Fikret Şanlıbaba

Her müslüman fakih olmalıdır-2

Fikret Şanlıbaba

Kendi hayatının fakihi olan insan hukuku içselleştirdiği için artık her gelene adil bir insan olur. Bu eşitlik zamanla adaleti doğurur. Fıkıh, toplum için hayatın merkez dinamiğidir. Toplumun her kesimi kendi işinde ayrı ayrı haklara riayet ederse, yirmi kilo sütten bir kilo tereyağının çıktığı gibi kaliteli toplumlardan da kaliteli bir nesil çıkar. Ama öncelikle süte ihtiyaç vardır.

Yazımda bazen ahlâk, bazen hukuk dedim. Bunun sebebi hukukun öbür bir adı olsa ahlâk olurdu diye düşünmemdir. Çünkü hukuk ve ahlâk arasında zorunlu bir bağ vardır. Mesela trafikte emniyet kemeri takmamak kişinin kendisi ve ailesi için bir hukuk ihlalidir. Bu terbiyesizliğin cezası 300 liradır. Ama aşırı hız yapmak bireysel değil toplumsal bir ahlâksızlıktır ve cezası 1000 liradır. Cezalar ahlâkiliğin boyutuna göre artar ve eksilir. Ağır ceza hâkimleri ağır ahlâk suçlarına bakarlar.

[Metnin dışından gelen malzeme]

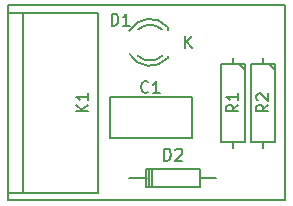
<source format=gbr>
G04 #@! TF.FileFunction,Legend,Top*
%FSLAX46Y46*%
G04 Gerber Fmt 4.6, Leading zero omitted, Abs format (unit mm)*
G04 Created by KiCad (PCBNEW 4.0.0-rc1-stable) date 11/30/2015 5:11:31 PM*
%MOMM*%
G01*
G04 APERTURE LIST*
%ADD10C,0.100000*%
%ADD11C,0.150000*%
G04 APERTURE END LIST*
D10*
D11*
X157480000Y-103505000D02*
X154305000Y-103505000D01*
X154305000Y-120015000D02*
X157480000Y-120015000D01*
X133985000Y-120015000D02*
X133985000Y-103505000D01*
X154305000Y-120015000D02*
X133985000Y-120015000D01*
X157480000Y-103505000D02*
X157480000Y-120015000D01*
X133985000Y-103505000D02*
X154305000Y-103505000D01*
X149590000Y-114780000D02*
X142590000Y-114780000D01*
X142590000Y-114780000D02*
X142590000Y-111280000D01*
X142590000Y-111280000D02*
X149590000Y-111280000D01*
X149590000Y-111280000D02*
X149590000Y-114780000D01*
X147519000Y-105366000D02*
X147519000Y-105566000D01*
X147519000Y-107960000D02*
X147519000Y-107780000D01*
X144291256Y-107649643D02*
G75*
G03X147519000Y-107966000I1727744J1003643D01*
G01*
X144966994Y-107779068D02*
G75*
G03X147070000Y-107780000I1052006J1133068D01*
G01*
X147506220Y-105339274D02*
G75*
G03X144269000Y-105686000I-1497220J-1306726D01*
G01*
X147032889Y-105566747D02*
G75*
G03X144985000Y-105586000I-1013889J-1079253D01*
G01*
X150241520Y-118107460D02*
X151638520Y-118107460D01*
X145796520Y-118107460D02*
X144272520Y-118107460D01*
X146177520Y-117345460D02*
X146177520Y-118869460D01*
X145923520Y-117345460D02*
X145923520Y-118869460D01*
X145669520Y-118107460D02*
X145669520Y-118869460D01*
X145669520Y-118869460D02*
X150241520Y-118869460D01*
X150241520Y-118869460D02*
X150241520Y-117345460D01*
X150241520Y-117345460D02*
X145669520Y-117345460D01*
X145669520Y-117345460D02*
X145669520Y-118107460D01*
X133985000Y-104140000D02*
X141605000Y-104140000D01*
X133985000Y-119380000D02*
X141605000Y-119380000D01*
X135255000Y-104140000D02*
X135255000Y-119380000D01*
X141605000Y-104140000D02*
X141605000Y-119380000D01*
X133985000Y-104140000D02*
X133985000Y-119380000D01*
X153035000Y-107950000D02*
X153035000Y-108458000D01*
X153035000Y-115570000D02*
X153035000Y-115062000D01*
X153035000Y-115062000D02*
X154051000Y-115062000D01*
X154051000Y-115062000D02*
X154051000Y-108458000D01*
X154051000Y-108458000D02*
X152019000Y-108458000D01*
X152019000Y-108458000D02*
X152019000Y-115062000D01*
X152019000Y-115062000D02*
X153035000Y-115062000D01*
X153543000Y-108458000D02*
X154051000Y-108966000D01*
X155575000Y-107950000D02*
X155575000Y-108458000D01*
X155575000Y-115570000D02*
X155575000Y-115062000D01*
X155575000Y-115062000D02*
X156591000Y-115062000D01*
X156591000Y-115062000D02*
X156591000Y-108458000D01*
X156591000Y-108458000D02*
X154559000Y-108458000D01*
X154559000Y-108458000D02*
X154559000Y-115062000D01*
X154559000Y-115062000D02*
X155575000Y-115062000D01*
X156083000Y-108458000D02*
X156591000Y-108966000D01*
X145883334Y-110847143D02*
X145835715Y-110894762D01*
X145692858Y-110942381D01*
X145597620Y-110942381D01*
X145454762Y-110894762D01*
X145359524Y-110799524D01*
X145311905Y-110704286D01*
X145264286Y-110513810D01*
X145264286Y-110370952D01*
X145311905Y-110180476D01*
X145359524Y-110085238D01*
X145454762Y-109990000D01*
X145597620Y-109942381D01*
X145692858Y-109942381D01*
X145835715Y-109990000D01*
X145883334Y-110037619D01*
X146835715Y-110942381D02*
X146264286Y-110942381D01*
X146550000Y-110942381D02*
X146550000Y-109942381D01*
X146454762Y-110085238D01*
X146359524Y-110180476D01*
X146264286Y-110228095D01*
X142771905Y-105227381D02*
X142771905Y-104227381D01*
X143010000Y-104227381D01*
X143152858Y-104275000D01*
X143248096Y-104370238D01*
X143295715Y-104465476D01*
X143343334Y-104655952D01*
X143343334Y-104798810D01*
X143295715Y-104989286D01*
X143248096Y-105084524D01*
X143152858Y-105179762D01*
X143010000Y-105227381D01*
X142771905Y-105227381D01*
X144295715Y-105227381D02*
X143724286Y-105227381D01*
X144010000Y-105227381D02*
X144010000Y-104227381D01*
X143914762Y-104370238D01*
X143819524Y-104465476D01*
X143724286Y-104513095D01*
X148963095Y-107132381D02*
X148963095Y-106132381D01*
X149534524Y-107132381D02*
X149105952Y-106560952D01*
X149534524Y-106132381D02*
X148963095Y-106703810D01*
X147216905Y-116657381D02*
X147216905Y-115657381D01*
X147455000Y-115657381D01*
X147597858Y-115705000D01*
X147693096Y-115800238D01*
X147740715Y-115895476D01*
X147788334Y-116085952D01*
X147788334Y-116228810D01*
X147740715Y-116419286D01*
X147693096Y-116514524D01*
X147597858Y-116609762D01*
X147455000Y-116657381D01*
X147216905Y-116657381D01*
X148169286Y-115752619D02*
X148216905Y-115705000D01*
X148312143Y-115657381D01*
X148550239Y-115657381D01*
X148645477Y-115705000D01*
X148693096Y-115752619D01*
X148740715Y-115847857D01*
X148740715Y-115943095D01*
X148693096Y-116085952D01*
X148121667Y-116657381D01*
X148740715Y-116657381D01*
X140787381Y-112498095D02*
X139787381Y-112498095D01*
X140787381Y-111926666D02*
X140215952Y-112355238D01*
X139787381Y-111926666D02*
X140358810Y-112498095D01*
X140787381Y-110974285D02*
X140787381Y-111545714D01*
X140787381Y-111260000D02*
X139787381Y-111260000D01*
X139930238Y-111355238D01*
X140025476Y-111450476D01*
X140073095Y-111545714D01*
X153487381Y-111926666D02*
X153011190Y-112260000D01*
X153487381Y-112498095D02*
X152487381Y-112498095D01*
X152487381Y-112117142D01*
X152535000Y-112021904D01*
X152582619Y-111974285D01*
X152677857Y-111926666D01*
X152820714Y-111926666D01*
X152915952Y-111974285D01*
X152963571Y-112021904D01*
X153011190Y-112117142D01*
X153011190Y-112498095D01*
X153487381Y-110974285D02*
X153487381Y-111545714D01*
X153487381Y-111260000D02*
X152487381Y-111260000D01*
X152630238Y-111355238D01*
X152725476Y-111450476D01*
X152773095Y-111545714D01*
X156027381Y-111926666D02*
X155551190Y-112260000D01*
X156027381Y-112498095D02*
X155027381Y-112498095D01*
X155027381Y-112117142D01*
X155075000Y-112021904D01*
X155122619Y-111974285D01*
X155217857Y-111926666D01*
X155360714Y-111926666D01*
X155455952Y-111974285D01*
X155503571Y-112021904D01*
X155551190Y-112117142D01*
X155551190Y-112498095D01*
X155122619Y-111545714D02*
X155075000Y-111498095D01*
X155027381Y-111402857D01*
X155027381Y-111164761D01*
X155075000Y-111069523D01*
X155122619Y-111021904D01*
X155217857Y-110974285D01*
X155313095Y-110974285D01*
X155455952Y-111021904D01*
X156027381Y-111593333D01*
X156027381Y-110974285D01*
M02*

</source>
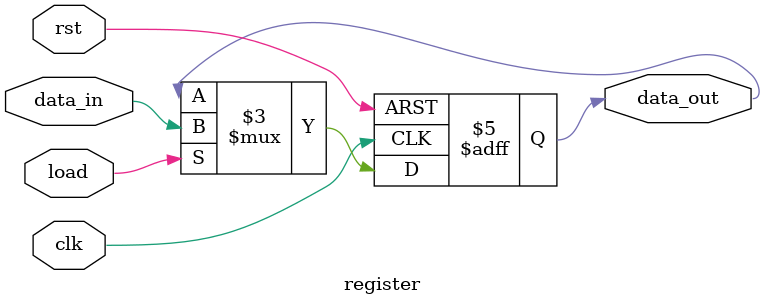
<source format=sv>
/*********************************************************/
// MODULE: 
//
// FILE NAME: register.sv 
// VERSION: 0.1
// DATE: 2021-Jun-08 
// AUTHOR: KavinRaj D
//
// CODE TYPE: RTL or Behavioral Level
//
// DESCRIPTION:
//
/*********************************************************/

module register
#(
	parameter DATA_WIDTH = 1
)
(
	input clk,
	input rst,
	input load,
	input [DATA_WIDTH-1:0] data_in,
	output logic [DATA_WIDTH-1:0] data_out
);

always_ff @ ( posedge clk or posedge rst ) begin
	if ( rst ) begin
		data_out <= '0;
	end
	else if ( load ) begin
		data_out <= data_in;
	end
	else begin
		data_out <= data_out;
	end
end

endmodule: register

</source>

Her toplum için Allah’ın iyi gördüğü ve görmediği kurallar vardır. Bunu yaşam hukukumuza dâhil ettikçe daha iffetli ve daha ahlâklı bir toplum oluruz. Bu da ilk önce halin ilmini bilmekten geçer. Avrupa’yı beğenen insanlar genelde hukuksal işleyişini över; yere çöp atılamayacağını, istediğin yerde dilediğin gibi hız yapamayacağını ve bunlara benzer diğer örnekleri ortaya koyar. Çünkü Avrupa kendince ahlâklı ve ahlâksız gördüğü işleri hukuka dökmüştür. Eşcinsellik, ahlâksızlık olarak görülmediği için onun bir müeyyidesi yoktur. Çöp atmak büyük bir suçtur. Kornaya basamazsın ama sapkın olmak özgürlüktür diye algılamışlardır. Bizim kendi ahlâk kurallarımız vardır ki bunların bir kısmı toplumsal örf ile zamanla oluşmuşken bir kısmı da olmazsa olmaz olan Allah’ın kurallarıdır. Ahlâk kurallarımıza uygun yasalar çıkarmalıyız, yoksa Allah korusun İslam ahlâkı sadece vaazlarda dinlenen, bir emniyet kemeri kadar kıymeti olmayan nasihatler cümlesinden bir cümle olarak kalır.